◆ **Opdracht 1**: Haal het fragment over de dirigent Doret volledig en woord voor woord uit de pagina.

◆ **Tekstgedeelte**:
□ □ □ □ □
Hebt gij ook gemerkt lezer, dat hij in den laatsten allegro zijn stok haast verloor, maar hem vlug opving in beide handen en het snelle tempo verder dirigeerde als ware zijn fougue niet gestoord? We zijn aan 't bewonderen en dan telt zulk eene nietigheid! Het gold immers eene rumoerige, felle en zeer schokkende passage; Doret vergat zich zoodanig dat hij zijn stok kon verliezen, hij was zich tegelijkertijd zoo verwonderlijk bewust dat hij hem kon grijpen: ook eene dergelijke bewustheid is modern. Zij is een verschijnsel (eene afdwaling?) door Engelsche ‘wijsgeeren’ in Europa gebracht, door vele Fransche schrijvers litterair ontwikkeld; dezulken werden modisch en het stelsel drong zich verder en, verder in den geest der menschen, misschien worden sommigen er al mee geboren! Maar hoe het zij, hier woonden we een der verbazende kunststukjes bij, waartoe 't in staat stelt en men zag hoe het te stade kan komen.
□ □ □ □ □
◆ **Te gebruiken gegevens**:
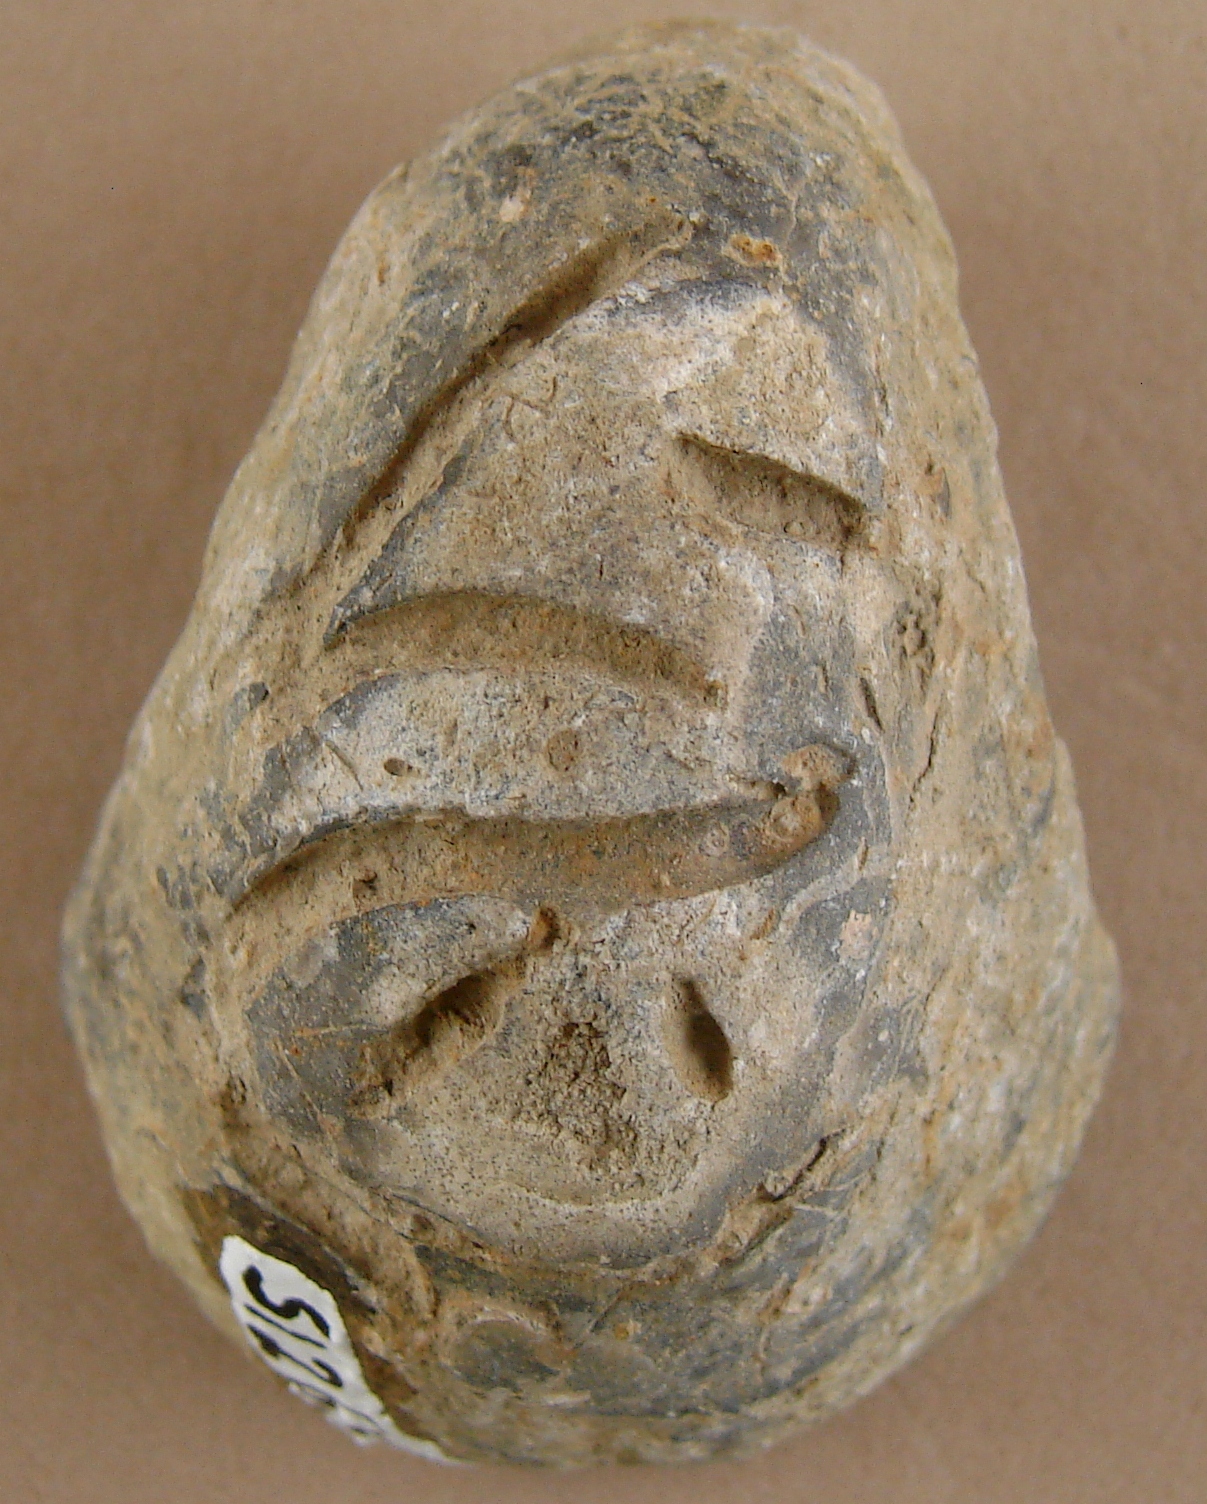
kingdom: Animalia
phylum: Mollusca
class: Bivalvia
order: Ostreida
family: Gryphaeidae
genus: Gryphaea
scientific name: Gryphaea arcuata
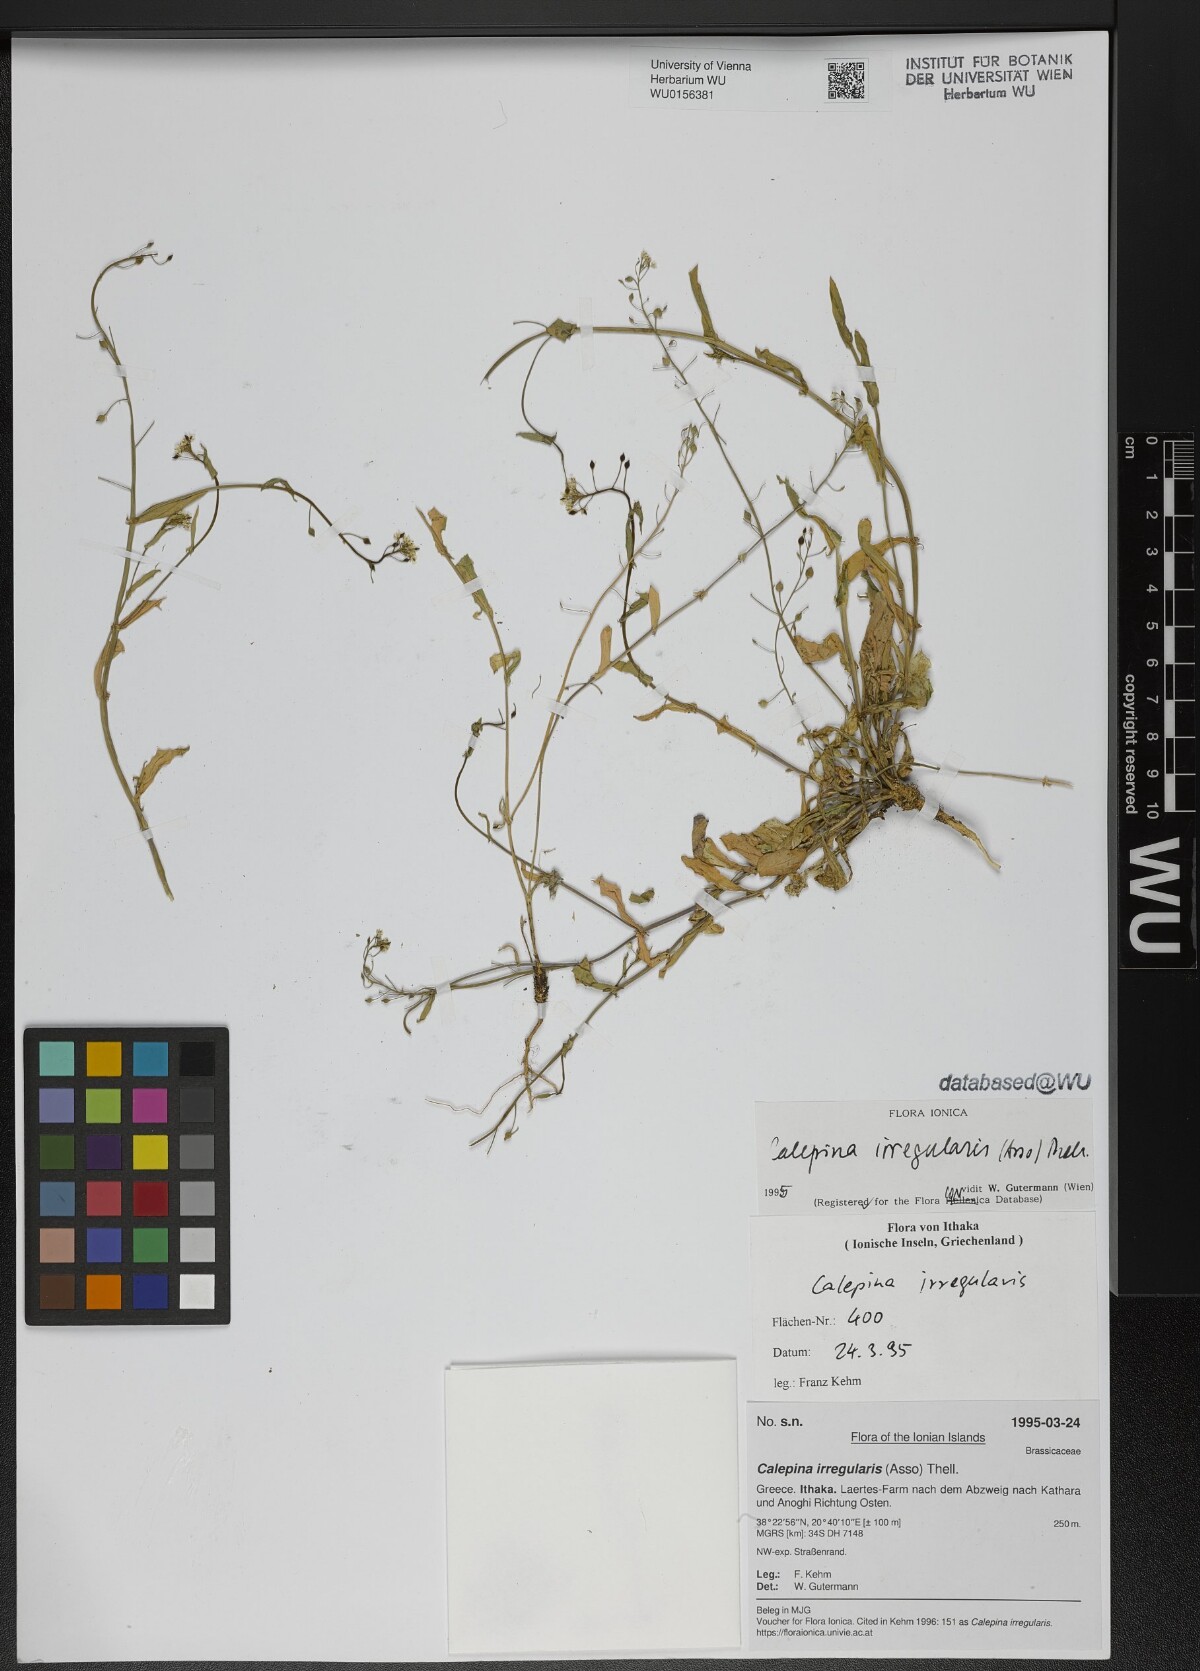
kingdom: Plantae
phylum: Tracheophyta
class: Magnoliopsida
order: Brassicales
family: Brassicaceae
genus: Calepina
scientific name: Calepina irregularis
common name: White ballmustard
□ □ □ □ □
◆ **Opdracht 2**: Kopieer alle records hierboven regel voor regel en ongewijzigd, maar laat de afbeeldingen weg.

◆ **Oplossing 1**:
Hebt gij ook gemerkt lezer, dat hij in den laatsten allegro zijn stok haast verloor, maar hem vlug opving in beide handen en het snelle tempo verder dirigeerde als ware zijn fougue niet gestoord? We zijn aan 't bewonderen en dan telt zulk eene nietigheid! Het gold immers eene rumoerige, felle en zeer schokkende passage; Doret vergat zich zoodanig dat hij zijn stok kon verliezen, hij was zich tegelijkertijd zoo verwonderlijk bewust dat hij hem kon grijpen: ook eene dergelijke bewustheid is modern. Zij is een verschijnsel (eene afdwaling?) door Engelsche ‘wijsgeeren’ in Europa gebracht, door vele Fransche schrijvers litterair ontwikkeld; dezulken werden modisch en het stelsel drong zich verder en, verder in den geest der menschen, misschien worden sommigen er al mee geboren! Maar hoe het zij, hier woonden we een der verbazende kunststukjes bij, waartoe 't in staat stelt en men zag hoe het te stade kan komen.

◆ **Oplossing 2**:
kingdom: Animalia
phylum: Mollusca
class: Bivalvia
order: Ostreida
family: Gryphaeidae
genus: Gryphaea
scientific name: Gryphaea arcuata
kingdom: Plantae
phylum: Tracheophyta
class: Magnoliopsida
order: Brassicales
family: Brassicaceae
genus: Calepina
scientific name: Calepina irregularis
common name: White ballmustard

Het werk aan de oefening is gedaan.